For years, marketers have known that YouTube is an important platform, but its impact is just now coming into focus. YouTube is now the most-watched TV channel in the U.S., and trends of what kinds of videos people watch and who those viewers are can determine messaging success. I talked to Evan Shapiro, a longtime media professional who calls himself the Media Universe Cartographer, about some recent research he’s compiled on the video streaming platform. An excerpt from our conversation is later in this newsletter.

On desktop computers, Google dominates search of all kinds—both traditional and AI-enabled. The tech giant is leading on mobile right now as well, but that could soon change. New research from BrightEdge shows that 54% of all AI searches come from mobile. Other AI search engines get just a sliver of their traffic from mobile: ChatGPT sees just 6% from mobile devices, and Microsoft’s Bing gets only 4.5% from phones.

While it looks like Google dominates this field, it doesn’t have the same search foothold as it does on computers.

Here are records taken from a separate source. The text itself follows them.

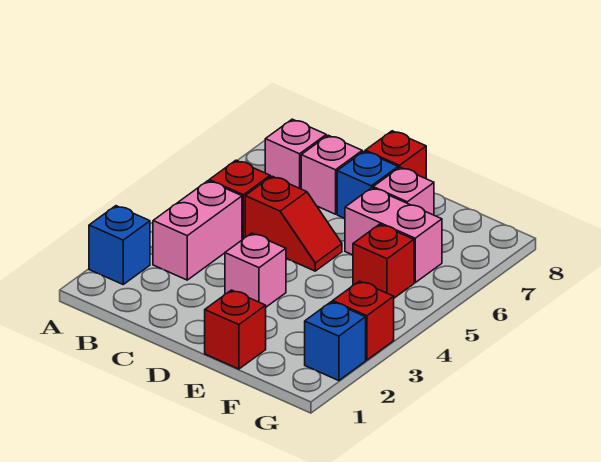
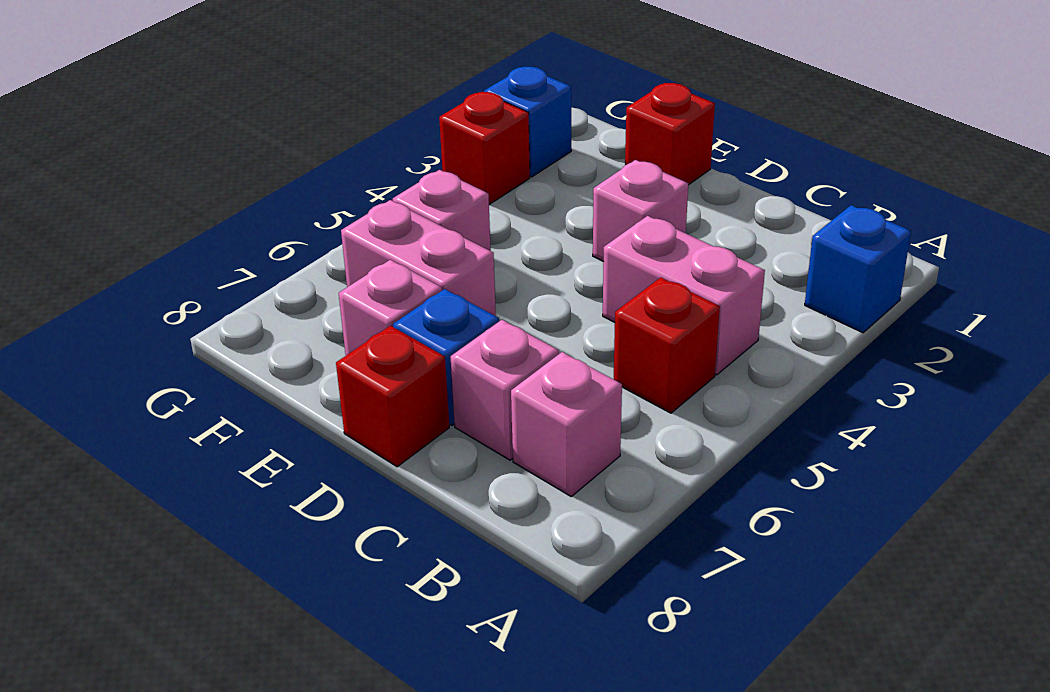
pink 1x2 brick [153,181,242,280] -> pink 1x2 brick turned to [603,216,765,375]
red 1x2 slope [245,176,342,271] -> none
red 1x1 brick [353,224,414,298] -> pink 1x1 brick [393,170,491,251]

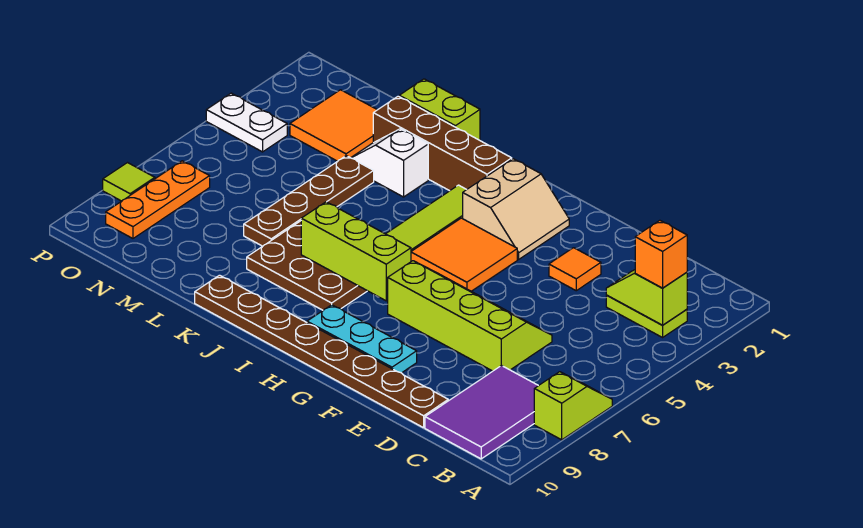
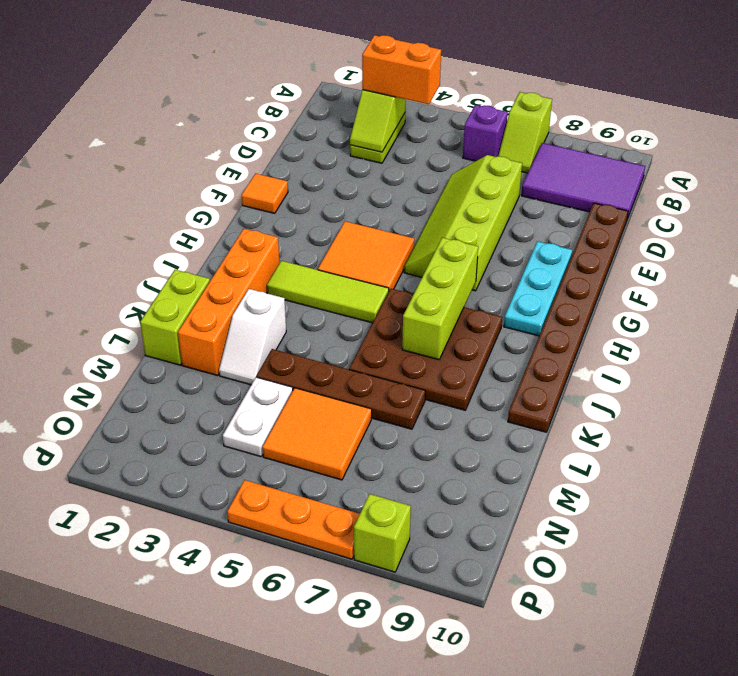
lime 1x2 slope [534,372,612,440] -> lime 1x2 slope turned to [499,92,552,173]
orange 1x1 brick [635,220,687,288] -> orange 1x2 brick [362,35,441,104]
none -> purple 1x1 brick [463,105,508,161]
orange 1x1 tile [549,248,601,291] -> orange 1x1 tile moved to [242,174,288,213]
tan 2x2 slope [463,159,569,259] -> none
brown 1x4 brick [373,96,512,191] -> orange 1x4 brick [178,229,279,376]
orange 2x2 tile [290,90,377,161] -> orange 2x2 tile moved to [263,388,372,480]
white 1x2 plate [206,93,287,152] -> white 1x2 plate moved to [223,377,293,457]
orange 1x3 plate [106,161,210,238] -> orange 1x3 plate moved to [227,480,360,559]
lime 1x1 tile [103,163,155,201] -> lime 1x1 brick [354,494,411,572]

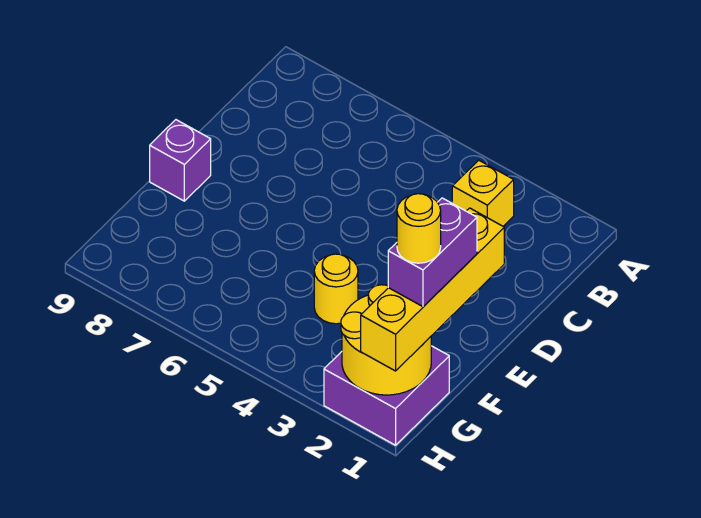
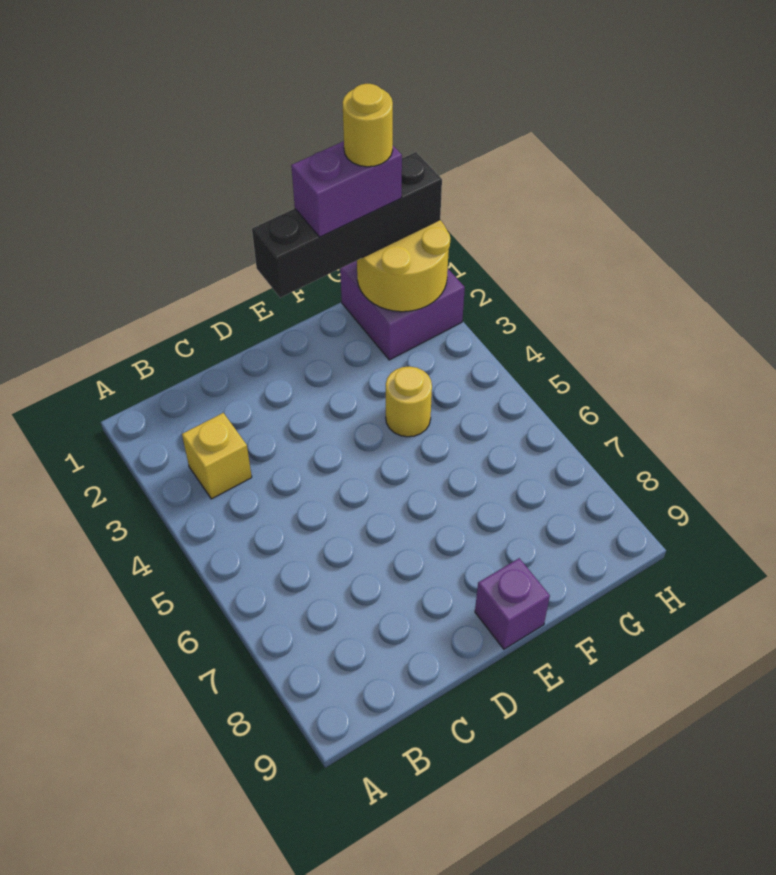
yellow 1x4 brick [361,208,504,371] -> black 1x4 brick [252,152,442,298]

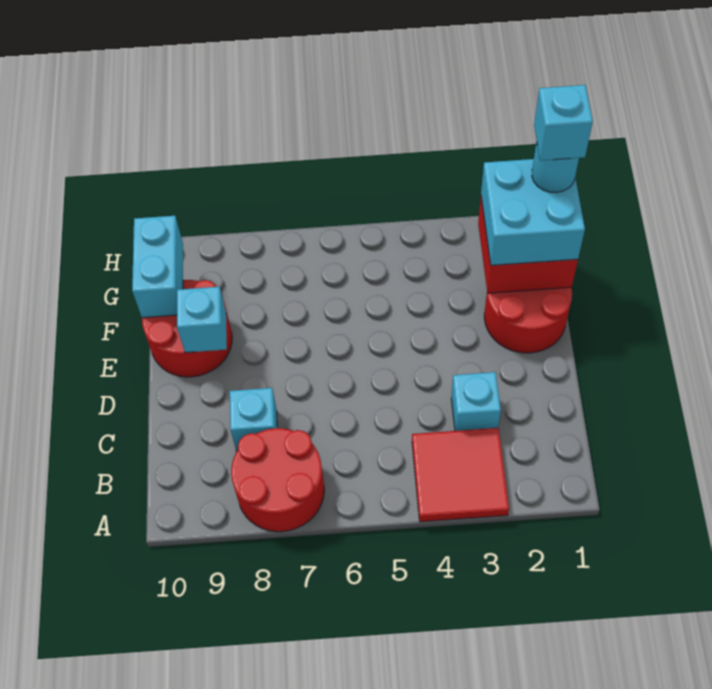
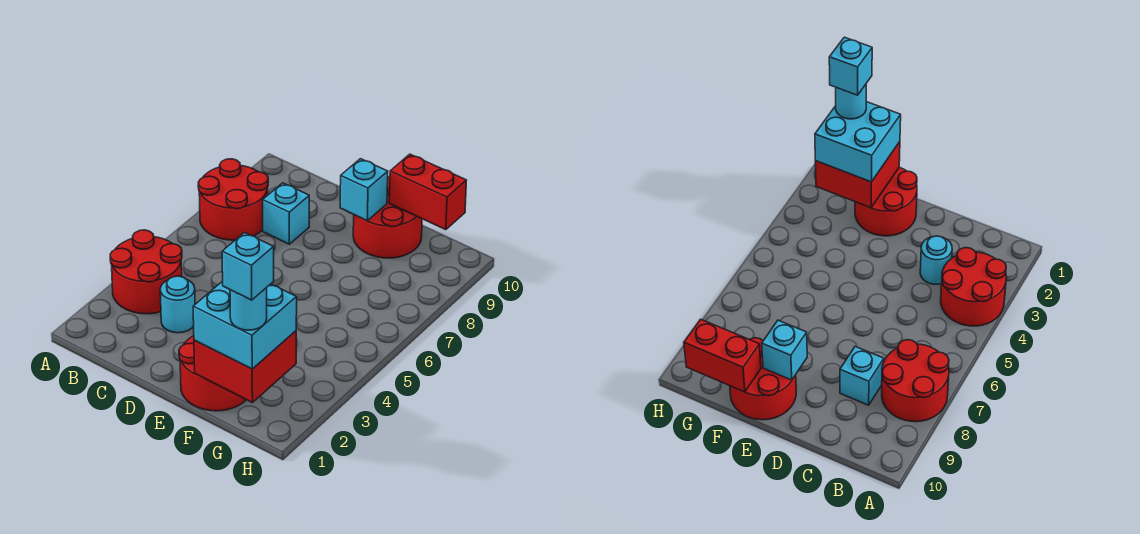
red 2x2 tile [412,428,509,522] -> red 2x2 round brick [110,230,182,314]
cyan 1x1 brick [451,372,501,431] -> cyan 1x1 round brick [160,276,195,333]
cyan 1x2 brick [132,216,183,318] -> red 1x2 brick [389,154,466,230]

BrightEdge found that 58% of Google’s mobile search traffic to brand websites comes from iPhones, which makes sense considering they default to Google Search. If Apple were to change the default to another search engine, or a partnership with another AI provider for search, the percentages likely would change immediately.

AI search is getting better all the time, but so are AI videos. Columbia Journalism Review launched a public service campaign—cleverly named PSAi—to help the public distinguish real video from that generated by artificial intelligence, Forbes senior contributor Leslie Katz writes. The video features a catchy rap song with several AI memes—Pope Francis in a designer puffer coat, Will Smith eating spaghetti, Shrimp Jesus and a boat crew rescuing a polar bear—displaying some of the telltale signs of AI.